What you now need is a set of records (OK, classes for C#'er) to represent each of these rules.
So:
- a class for EBNF that contains a set of rules
- a class for a RULE having an LHS symbol and a LIST
- an abstract base class for TERM with several concrete variants, one for each alternative of TERM (a so-called "discriminated union" typically implemented by inheritance and instance_of checks in an OO language).
Note that some of the concrete variants can refer to other class types in the representation, which is how you get a tree. For instance:
KleeneStar inherits_from TERM {
T: TERM:
}
Details left to the reader for encoding the rest.

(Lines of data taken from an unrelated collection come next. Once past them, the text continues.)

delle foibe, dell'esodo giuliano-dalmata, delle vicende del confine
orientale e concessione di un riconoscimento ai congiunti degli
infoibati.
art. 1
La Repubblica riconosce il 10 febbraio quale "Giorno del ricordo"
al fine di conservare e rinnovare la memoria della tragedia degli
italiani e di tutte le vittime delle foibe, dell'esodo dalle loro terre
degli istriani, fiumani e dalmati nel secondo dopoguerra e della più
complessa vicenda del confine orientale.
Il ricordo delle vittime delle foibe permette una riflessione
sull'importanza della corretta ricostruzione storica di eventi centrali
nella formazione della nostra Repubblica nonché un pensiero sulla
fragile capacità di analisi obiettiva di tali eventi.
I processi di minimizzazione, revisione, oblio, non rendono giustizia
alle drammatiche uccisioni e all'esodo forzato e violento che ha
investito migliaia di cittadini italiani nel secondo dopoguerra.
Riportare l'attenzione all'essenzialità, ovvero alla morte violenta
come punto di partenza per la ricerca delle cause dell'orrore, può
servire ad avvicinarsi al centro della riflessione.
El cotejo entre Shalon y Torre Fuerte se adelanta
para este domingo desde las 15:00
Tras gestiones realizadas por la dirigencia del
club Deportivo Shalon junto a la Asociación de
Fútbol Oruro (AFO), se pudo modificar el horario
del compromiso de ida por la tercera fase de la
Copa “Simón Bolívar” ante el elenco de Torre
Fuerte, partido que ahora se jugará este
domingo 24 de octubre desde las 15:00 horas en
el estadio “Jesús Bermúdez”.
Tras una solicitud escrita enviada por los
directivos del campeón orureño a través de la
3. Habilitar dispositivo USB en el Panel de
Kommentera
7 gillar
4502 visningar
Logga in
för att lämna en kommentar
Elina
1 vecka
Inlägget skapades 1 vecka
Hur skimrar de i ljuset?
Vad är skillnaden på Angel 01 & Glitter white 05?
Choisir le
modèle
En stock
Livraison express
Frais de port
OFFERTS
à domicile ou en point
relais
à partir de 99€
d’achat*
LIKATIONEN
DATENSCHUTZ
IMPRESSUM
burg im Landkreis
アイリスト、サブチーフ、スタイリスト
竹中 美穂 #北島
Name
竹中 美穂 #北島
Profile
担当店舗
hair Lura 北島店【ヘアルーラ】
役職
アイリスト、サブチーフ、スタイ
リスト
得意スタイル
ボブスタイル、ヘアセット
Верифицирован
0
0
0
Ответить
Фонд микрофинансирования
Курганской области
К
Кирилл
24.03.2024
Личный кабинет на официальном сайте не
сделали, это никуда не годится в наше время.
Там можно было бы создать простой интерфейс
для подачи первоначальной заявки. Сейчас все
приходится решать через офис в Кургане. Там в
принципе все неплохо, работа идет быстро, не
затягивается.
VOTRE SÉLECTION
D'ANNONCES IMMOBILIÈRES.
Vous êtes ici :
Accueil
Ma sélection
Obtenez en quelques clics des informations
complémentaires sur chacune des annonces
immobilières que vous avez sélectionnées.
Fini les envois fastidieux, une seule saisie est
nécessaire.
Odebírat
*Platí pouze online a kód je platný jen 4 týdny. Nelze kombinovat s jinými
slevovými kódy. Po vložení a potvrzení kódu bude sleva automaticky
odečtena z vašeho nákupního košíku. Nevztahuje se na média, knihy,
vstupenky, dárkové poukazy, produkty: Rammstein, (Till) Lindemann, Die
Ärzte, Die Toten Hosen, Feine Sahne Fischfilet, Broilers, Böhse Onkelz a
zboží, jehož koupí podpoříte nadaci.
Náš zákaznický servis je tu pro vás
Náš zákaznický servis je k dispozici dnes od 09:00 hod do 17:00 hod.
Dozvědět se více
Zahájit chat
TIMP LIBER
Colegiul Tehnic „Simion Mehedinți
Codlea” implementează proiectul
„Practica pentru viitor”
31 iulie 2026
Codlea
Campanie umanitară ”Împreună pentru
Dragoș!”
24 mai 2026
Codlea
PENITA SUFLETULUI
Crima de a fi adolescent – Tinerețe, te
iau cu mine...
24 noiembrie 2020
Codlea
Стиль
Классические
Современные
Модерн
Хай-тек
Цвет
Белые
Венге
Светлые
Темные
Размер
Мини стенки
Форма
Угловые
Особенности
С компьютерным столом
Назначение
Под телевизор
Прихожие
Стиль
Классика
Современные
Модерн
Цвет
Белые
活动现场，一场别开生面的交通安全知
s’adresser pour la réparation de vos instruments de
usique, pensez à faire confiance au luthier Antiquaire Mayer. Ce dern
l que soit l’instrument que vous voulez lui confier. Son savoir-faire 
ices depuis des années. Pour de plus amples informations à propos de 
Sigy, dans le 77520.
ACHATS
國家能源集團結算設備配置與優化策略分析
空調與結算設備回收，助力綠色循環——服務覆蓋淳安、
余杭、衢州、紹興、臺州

This raises an unstated problem for the OP: how do you use this grammmar representation to drive parsing of strings?
The simple answer is get a parser generator, which means you need to figure out what EBNF it uses. (In this case, it might simply be easier to store your EBNF as text and hand it to that parser generator, which kind of makes this whole discussion moot).
If you can't get one (?), or want to build one of your own, well, now you have the representation you need to climb over to build it. One other alternative is to build a recursive descent parser driven by this representation to do your parsing. The approach to do that is too large to contain in the margin of this answer, but is straightforward for those with experience with recursion.
EDIT 10/22: OP clarifies that he insists on parsing all context free grammars and "especially NL". For all context free grammars, he will need very a stong parsing engine (Earley, GLR, full backtracking, ...). For Natural Language, he will need parsers much stronger than those; people have been trying to build such parsers for decades with only some, but definitely not easy, success. Either of these two requirements seems to make the discussion of representing the grammar rather pointless; if he does represent a straight context free grammar, it won't parse natural language (proven by those guys trying for decades), and if he wants a more powerful NL parser, he'll need to simply use what the bleeding edge types have produced. Count me a pessimist on his probable success, unless he decides to become a real expert in the area of NL parsing.